-- Selected passage follows --

We saw -dependent epistasis in S100A4 with a peak at regions where multiple structures were populated. -dependent changes in epistatic magnitude were often accompanied by switches in the observed type of epistasis. A similar phenomenon has been observed in allosteric proteins where ligands can act as agonists or antagonists in response to changes in environment, ultimately via changes in the thermodynamic ensemble [35]. Intriguingly, reshaping the thermodynamic ensemble has the largest epistatic effect—both in magnitude and type—under physiologically relevant conditions, precisely where macromolecules toggle between distinct modes of function. Ensemble epistasis may represent an evolutionary mechanism that serves to couple environmental changes to increases in phenotypic variation, possibly increasing evolvability.

Studies have linked the thermodynamic ensemble to evolvability, but the role of epistasis is often unclear [36, 37]. A recent study showed that epistasis between two dynamics-altering mutations in TEM-1 Beta-lactamase facilitated the evolution of distinct enzymatic activities [38]. There are also examples of ensemble-facilitated evolution requiring minimal epistasis [36]. The reduced role of ensemble epistasis may be related to stability-mediated thresholds, where mutations are additive until destabilizing mutations accumulate such that the threshold required for function is crossed [36, 39, 40]. Notably, the mathematical framework of the thermodynamic ensemble is not limited to proteins—it has been used to describe much more complex biological systems like signalling networks and bacterial communities [41–46].

Detecting ensemble epistasis

Here we assumed a discretely defined, three-structure system: one structure (i) that determines the biological observable of interest and two excited structures (j and k) that give rise to ensemble epistasis. While this assumption will be unlikely to hold for many biological systems, our mathematical formalism above can be extended to n observable structures and m excited structures and still give rise to ensemble epistasis when the two minimal conditions are met.

A straightforward experimental test for ensemble epistasis would be to perturb the thermodynamic ensemble by tuning environmental parameters. We observed effector-dependent epistasis in the S100A4 protein, where epistasis changed with the addition of Ca²⁺. The magnitude of epistasis peaked in regions where mutations were able to affect multiple structures, or where the chances of satisfying the requirements are the highest. Environmental-dependent epistasis has been noted previously, pointing to a possible underlying ensemble structure [32, 47–53].

-- Selected passage concluded --
-- Listed records follows --

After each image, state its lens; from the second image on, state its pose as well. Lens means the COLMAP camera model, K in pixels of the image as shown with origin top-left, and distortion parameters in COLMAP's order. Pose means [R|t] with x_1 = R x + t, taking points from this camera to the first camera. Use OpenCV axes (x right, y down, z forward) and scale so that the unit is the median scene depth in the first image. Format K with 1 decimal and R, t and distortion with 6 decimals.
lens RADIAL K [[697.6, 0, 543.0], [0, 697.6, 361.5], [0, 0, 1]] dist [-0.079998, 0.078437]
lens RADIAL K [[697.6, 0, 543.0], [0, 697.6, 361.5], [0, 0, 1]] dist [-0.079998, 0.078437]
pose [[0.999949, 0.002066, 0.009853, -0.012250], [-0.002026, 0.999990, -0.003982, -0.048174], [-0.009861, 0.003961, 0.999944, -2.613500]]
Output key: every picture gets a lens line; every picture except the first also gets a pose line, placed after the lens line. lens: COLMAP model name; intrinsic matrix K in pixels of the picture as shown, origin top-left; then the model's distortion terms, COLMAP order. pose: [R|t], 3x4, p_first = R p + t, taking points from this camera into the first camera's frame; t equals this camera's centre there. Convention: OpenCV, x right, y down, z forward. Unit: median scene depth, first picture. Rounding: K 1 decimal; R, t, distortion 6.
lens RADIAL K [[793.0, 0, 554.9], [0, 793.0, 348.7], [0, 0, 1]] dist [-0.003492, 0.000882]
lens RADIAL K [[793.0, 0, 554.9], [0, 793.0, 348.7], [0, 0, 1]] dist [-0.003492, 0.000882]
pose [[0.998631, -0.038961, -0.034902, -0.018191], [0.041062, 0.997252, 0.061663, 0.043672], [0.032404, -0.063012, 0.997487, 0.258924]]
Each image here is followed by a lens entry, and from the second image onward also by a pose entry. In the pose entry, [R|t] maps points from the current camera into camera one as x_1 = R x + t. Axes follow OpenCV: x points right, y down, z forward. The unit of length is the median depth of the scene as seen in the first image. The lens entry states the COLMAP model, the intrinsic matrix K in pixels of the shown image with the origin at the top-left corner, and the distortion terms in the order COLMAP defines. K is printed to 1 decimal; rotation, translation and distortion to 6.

-- Listed records concluded --

### Assignment
Update the passage on ensemble epistasis, beginning at the words "Detecting ensemble epistasis" and stopping after "conditions are met.", so that "excited structures" reads "higher-energy structures" wherever it occurs. The listing has no connection to the passage on ensemble epistasis.

### Final answer
Detecting ensemble epistasis

Here we assumed a discretely defined, three-structure system: one structure (i) that determines the biological observable of interest and two higher-energy structures (j and k) that give rise to ensemble epistasis. While this assumption will be unlikely to hold for many biological systems, our mathematical formalism above can be extended to n observable structures and m higher-energy structures and still give rise to ensemble epistasis when the two minimal conditions are met.